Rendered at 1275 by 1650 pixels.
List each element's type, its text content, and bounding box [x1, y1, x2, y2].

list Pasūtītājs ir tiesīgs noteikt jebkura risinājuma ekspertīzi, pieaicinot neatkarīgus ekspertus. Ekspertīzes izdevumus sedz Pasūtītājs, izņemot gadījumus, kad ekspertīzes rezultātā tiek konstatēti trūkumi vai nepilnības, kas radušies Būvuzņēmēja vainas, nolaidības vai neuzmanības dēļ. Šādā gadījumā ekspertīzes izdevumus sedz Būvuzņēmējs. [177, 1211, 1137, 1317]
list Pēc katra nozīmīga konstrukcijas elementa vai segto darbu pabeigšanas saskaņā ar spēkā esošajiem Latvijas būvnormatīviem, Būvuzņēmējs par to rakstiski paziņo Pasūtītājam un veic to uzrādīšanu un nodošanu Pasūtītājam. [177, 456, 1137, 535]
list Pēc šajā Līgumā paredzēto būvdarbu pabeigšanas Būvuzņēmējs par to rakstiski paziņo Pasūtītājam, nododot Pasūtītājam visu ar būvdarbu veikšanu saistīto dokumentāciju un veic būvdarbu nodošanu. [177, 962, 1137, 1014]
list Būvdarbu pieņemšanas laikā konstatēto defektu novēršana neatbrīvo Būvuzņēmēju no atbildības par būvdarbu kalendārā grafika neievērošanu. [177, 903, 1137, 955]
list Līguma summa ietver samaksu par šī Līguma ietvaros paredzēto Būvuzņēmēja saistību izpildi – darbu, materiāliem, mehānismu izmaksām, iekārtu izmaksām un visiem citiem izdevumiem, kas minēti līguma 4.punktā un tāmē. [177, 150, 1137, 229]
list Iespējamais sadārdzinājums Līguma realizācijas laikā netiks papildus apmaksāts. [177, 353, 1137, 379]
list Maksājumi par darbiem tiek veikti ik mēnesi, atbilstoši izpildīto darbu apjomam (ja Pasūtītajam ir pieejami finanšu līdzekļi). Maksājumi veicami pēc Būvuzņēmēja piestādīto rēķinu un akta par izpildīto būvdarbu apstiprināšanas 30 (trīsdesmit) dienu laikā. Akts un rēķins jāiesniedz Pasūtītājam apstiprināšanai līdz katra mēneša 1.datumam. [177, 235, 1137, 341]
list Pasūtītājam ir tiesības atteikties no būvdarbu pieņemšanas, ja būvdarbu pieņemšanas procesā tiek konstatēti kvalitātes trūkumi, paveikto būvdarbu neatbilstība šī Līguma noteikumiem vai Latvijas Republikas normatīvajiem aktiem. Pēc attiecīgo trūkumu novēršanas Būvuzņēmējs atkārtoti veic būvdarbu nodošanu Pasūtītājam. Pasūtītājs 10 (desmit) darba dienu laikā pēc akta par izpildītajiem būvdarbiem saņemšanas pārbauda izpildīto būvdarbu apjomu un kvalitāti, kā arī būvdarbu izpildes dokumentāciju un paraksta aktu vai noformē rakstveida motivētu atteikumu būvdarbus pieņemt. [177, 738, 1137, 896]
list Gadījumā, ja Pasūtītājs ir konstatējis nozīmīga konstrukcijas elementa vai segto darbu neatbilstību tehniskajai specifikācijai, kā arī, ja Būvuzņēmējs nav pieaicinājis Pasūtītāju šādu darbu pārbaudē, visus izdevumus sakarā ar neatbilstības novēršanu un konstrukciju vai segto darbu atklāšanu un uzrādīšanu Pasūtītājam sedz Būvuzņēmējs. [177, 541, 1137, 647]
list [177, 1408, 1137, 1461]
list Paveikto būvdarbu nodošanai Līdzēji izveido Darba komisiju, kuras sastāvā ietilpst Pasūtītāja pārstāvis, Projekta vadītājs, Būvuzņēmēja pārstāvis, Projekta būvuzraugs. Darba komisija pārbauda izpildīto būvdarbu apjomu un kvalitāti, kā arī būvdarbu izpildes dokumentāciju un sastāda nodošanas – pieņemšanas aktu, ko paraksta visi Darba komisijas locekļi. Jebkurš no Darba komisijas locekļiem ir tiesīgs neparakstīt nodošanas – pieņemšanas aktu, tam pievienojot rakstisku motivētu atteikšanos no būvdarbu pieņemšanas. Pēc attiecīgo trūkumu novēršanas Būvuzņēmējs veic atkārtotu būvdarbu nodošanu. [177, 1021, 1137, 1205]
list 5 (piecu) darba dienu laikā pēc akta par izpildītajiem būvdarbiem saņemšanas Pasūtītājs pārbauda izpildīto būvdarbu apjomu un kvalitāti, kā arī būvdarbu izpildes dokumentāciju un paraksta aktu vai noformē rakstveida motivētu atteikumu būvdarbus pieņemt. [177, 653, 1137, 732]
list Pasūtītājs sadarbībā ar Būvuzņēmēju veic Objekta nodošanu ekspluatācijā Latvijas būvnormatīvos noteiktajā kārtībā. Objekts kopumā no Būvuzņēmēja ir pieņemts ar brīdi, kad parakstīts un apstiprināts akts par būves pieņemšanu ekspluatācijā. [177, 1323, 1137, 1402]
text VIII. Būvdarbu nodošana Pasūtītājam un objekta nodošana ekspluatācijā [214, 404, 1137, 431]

| TASK REQUIREMENTS |
Would you please copy all lines in the data that contain the word "ekspluatācijā"?

| SOLUTION TO THIS PROBLEM |
list Pasūtītājs sadarbībā ar Būvuzņēmēju veic Objekta nodošanu ekspluatācijā Latvijas būvnormatīvos noteiktajā kārtībā. Objekts kopumā no Būvuzņēmēja ir pieņemts ar brīdi, kad parakstīts un apstiprināts akts par būves pieņemšanu ekspluatācijā. [177, 1323, 1137, 1402]
text VIII. Būvdarbu nodošana Pasūtītājam un objekta nodošana ekspluatācijā [214, 404, 1137, 431]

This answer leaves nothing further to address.